§ **Data for analysis**
%%

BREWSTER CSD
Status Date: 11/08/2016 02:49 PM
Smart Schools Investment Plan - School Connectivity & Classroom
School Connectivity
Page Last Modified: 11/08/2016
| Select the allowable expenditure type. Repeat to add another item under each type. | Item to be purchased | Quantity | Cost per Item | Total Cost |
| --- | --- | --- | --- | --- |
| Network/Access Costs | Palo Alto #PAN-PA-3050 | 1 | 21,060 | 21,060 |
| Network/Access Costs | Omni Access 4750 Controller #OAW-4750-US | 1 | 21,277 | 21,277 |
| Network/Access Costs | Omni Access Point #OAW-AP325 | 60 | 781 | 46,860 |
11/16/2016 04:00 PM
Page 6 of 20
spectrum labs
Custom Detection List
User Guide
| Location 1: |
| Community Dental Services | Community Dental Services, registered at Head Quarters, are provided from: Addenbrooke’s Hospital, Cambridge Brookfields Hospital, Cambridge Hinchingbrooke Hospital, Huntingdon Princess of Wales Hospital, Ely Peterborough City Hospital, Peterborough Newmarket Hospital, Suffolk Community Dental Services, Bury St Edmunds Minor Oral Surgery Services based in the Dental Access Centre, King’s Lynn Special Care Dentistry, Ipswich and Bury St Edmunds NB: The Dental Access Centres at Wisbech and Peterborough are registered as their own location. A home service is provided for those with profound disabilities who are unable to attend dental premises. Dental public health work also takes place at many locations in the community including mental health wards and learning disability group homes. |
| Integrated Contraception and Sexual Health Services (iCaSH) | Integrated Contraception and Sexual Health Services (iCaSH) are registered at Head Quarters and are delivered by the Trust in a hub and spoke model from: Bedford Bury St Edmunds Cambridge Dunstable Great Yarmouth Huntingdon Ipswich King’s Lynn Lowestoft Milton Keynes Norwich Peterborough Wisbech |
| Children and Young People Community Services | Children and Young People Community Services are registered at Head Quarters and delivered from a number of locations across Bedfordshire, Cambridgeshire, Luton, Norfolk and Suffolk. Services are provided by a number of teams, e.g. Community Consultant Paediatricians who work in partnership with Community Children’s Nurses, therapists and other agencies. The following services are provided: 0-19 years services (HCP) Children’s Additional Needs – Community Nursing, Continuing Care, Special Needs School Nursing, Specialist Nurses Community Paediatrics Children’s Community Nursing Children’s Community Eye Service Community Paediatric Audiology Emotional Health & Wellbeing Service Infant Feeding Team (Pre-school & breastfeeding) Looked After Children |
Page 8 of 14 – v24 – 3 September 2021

%%

§ **Work required**
Exact duplication is required for the lines above, from the line that contains "spectrum labs" to the line that contains "Location 1: |", inclusive; omit all others.

§ **Your solution**
spectrum labs
Custom Detection List
User Guide
| Location 1: |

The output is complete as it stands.